Parts of the exercise
1) In the passage on democracy and the rule of law, since when has the UK seen a measurable decline in the rule of law and respect for institutions?
2) Print the part of the passage on democracy and the rule of law that opens with the words containing "The other is" and closes with "worth a look).".

Supplied passage
····················

The other is the UK, where there has been a measurable decline in the rule of law, respect for institutions and a rise in corruption since the early 2010’s. The worry is that this has not triggered a broad realization of the damage that these trends are doing to the UK’s democracy, economy and place in the world, nor has it led to the arrival of a ‘democratic white knight’ figure in British politics (though Sir John Major’s speech ‘In Democracy We Trust? is well worth a look).

Then finally, the interesting long-term question is how governments and electorates in large populous emerging nations will regard democracy. Any causal link from autocracy to higher growth  – visible for some time in China and Turkey – is broken, whilst the trend relationship between economic stability, the rule of law and human development and investment remains in place. While Iran is an extreme example of a population ambitious for a more open society, there are other countries where the pressure on leaders to provide greater prosperity and representation will grow and optimistically, may spur a new wave of democracy.

····················

Data provided
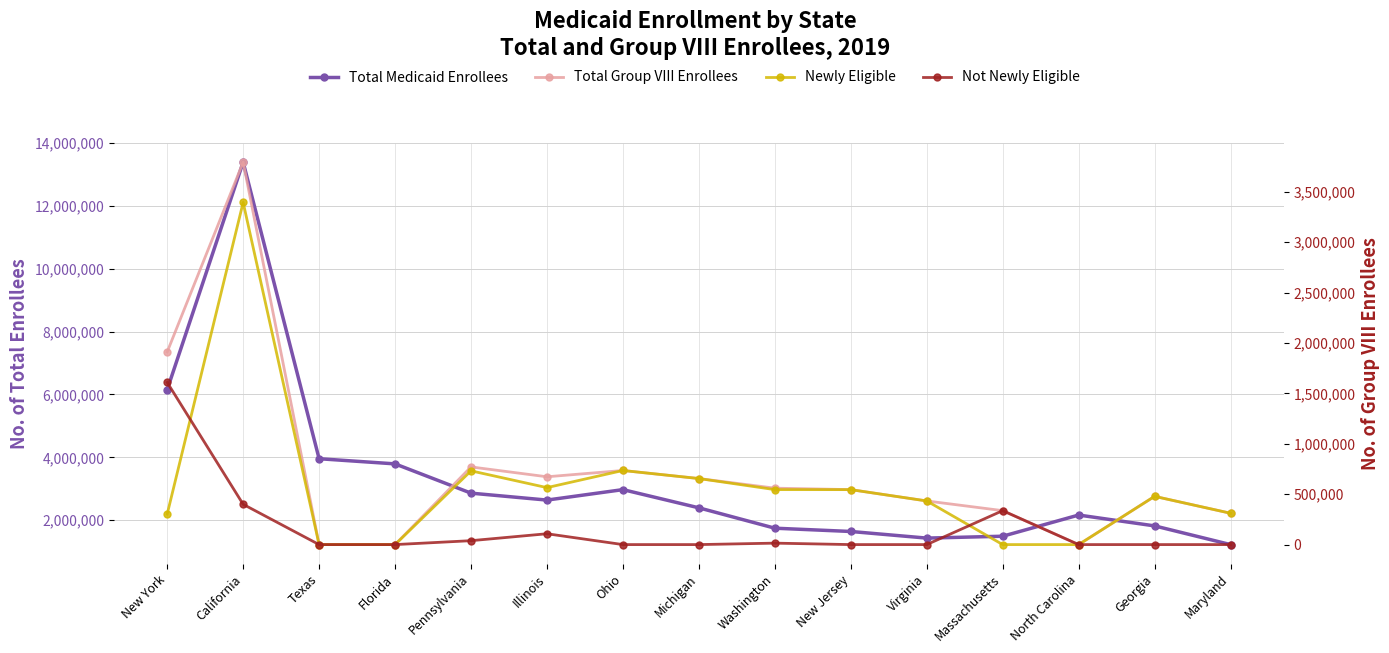

What is the difference between the maximum and second lowest values in the Total Group VIII Enrollees series?

3795122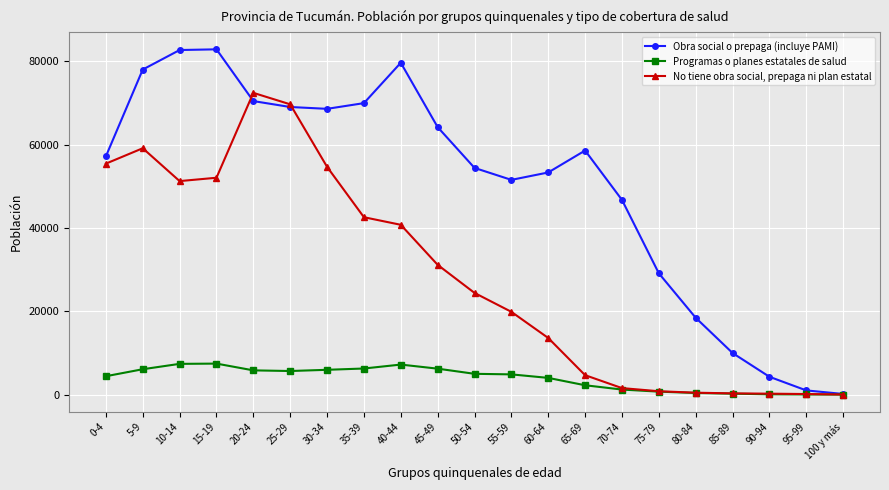

The value of Obra social o prepaga (incluye PAMI) at 10-14 is 82734. True or false?

True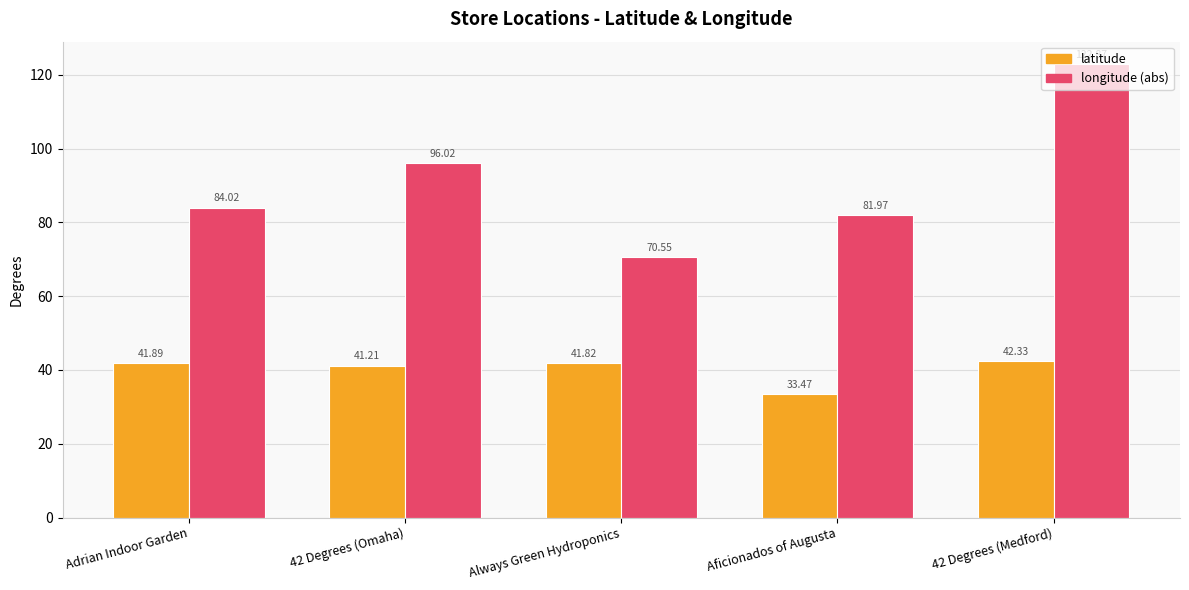

What is the spread (max minus min) of values at Adrian Indoor Garden?

42.1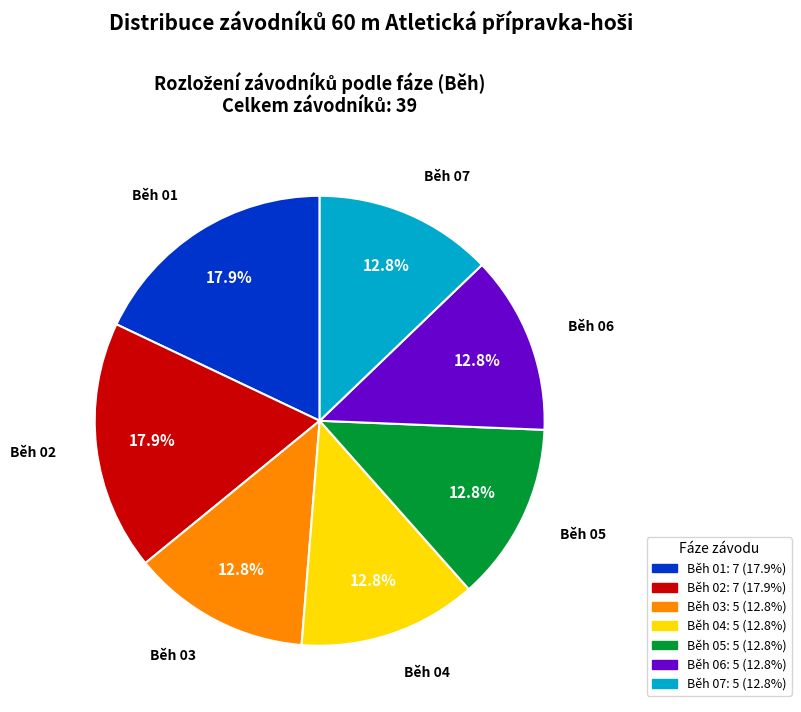

To the nearest percent, what percentage of the pie is Běh 03?

13%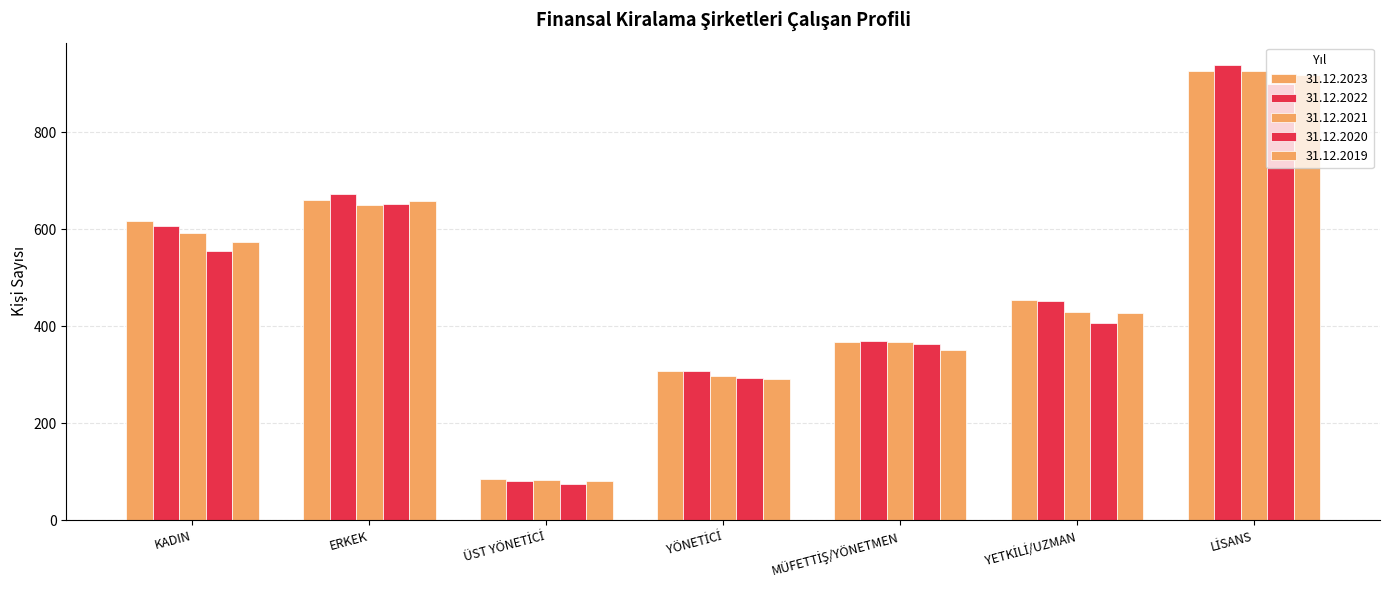

What is the greatest value displayed?

937.4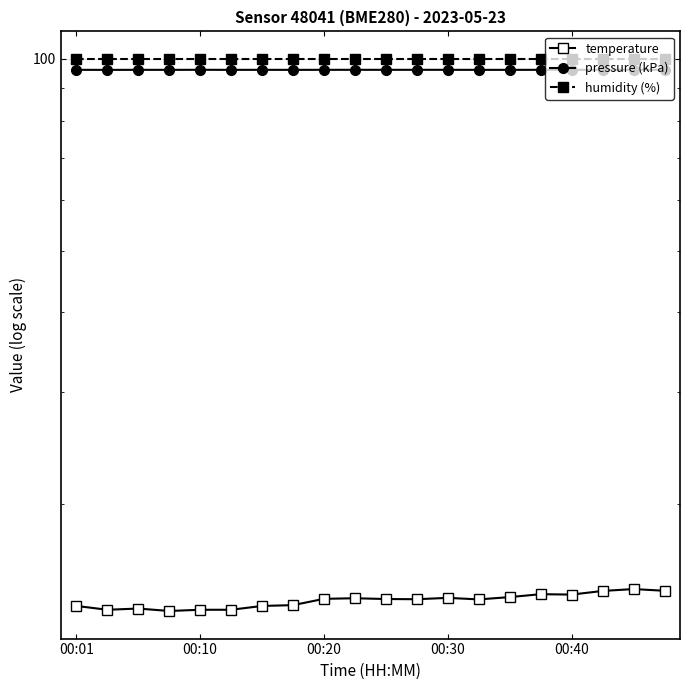

Count the pressure (kPa) values in the range 96 to 97.

20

····················

Answer set
1) Since the early 2010s.

2)
The other is the UK, where there has been a measurable decline in the rule of law, respect for institutions and a rise in corruption since the early 2010’s. The worry is that this has not triggered a broad realization of the damage that these trends are doing to the UK’s democracy, economy and place in the world, nor has it led to the arrival of a ‘democratic white knight’ figure in British politics (though Sir John Major’s speech ‘In Democracy We Trust? is well worth a look).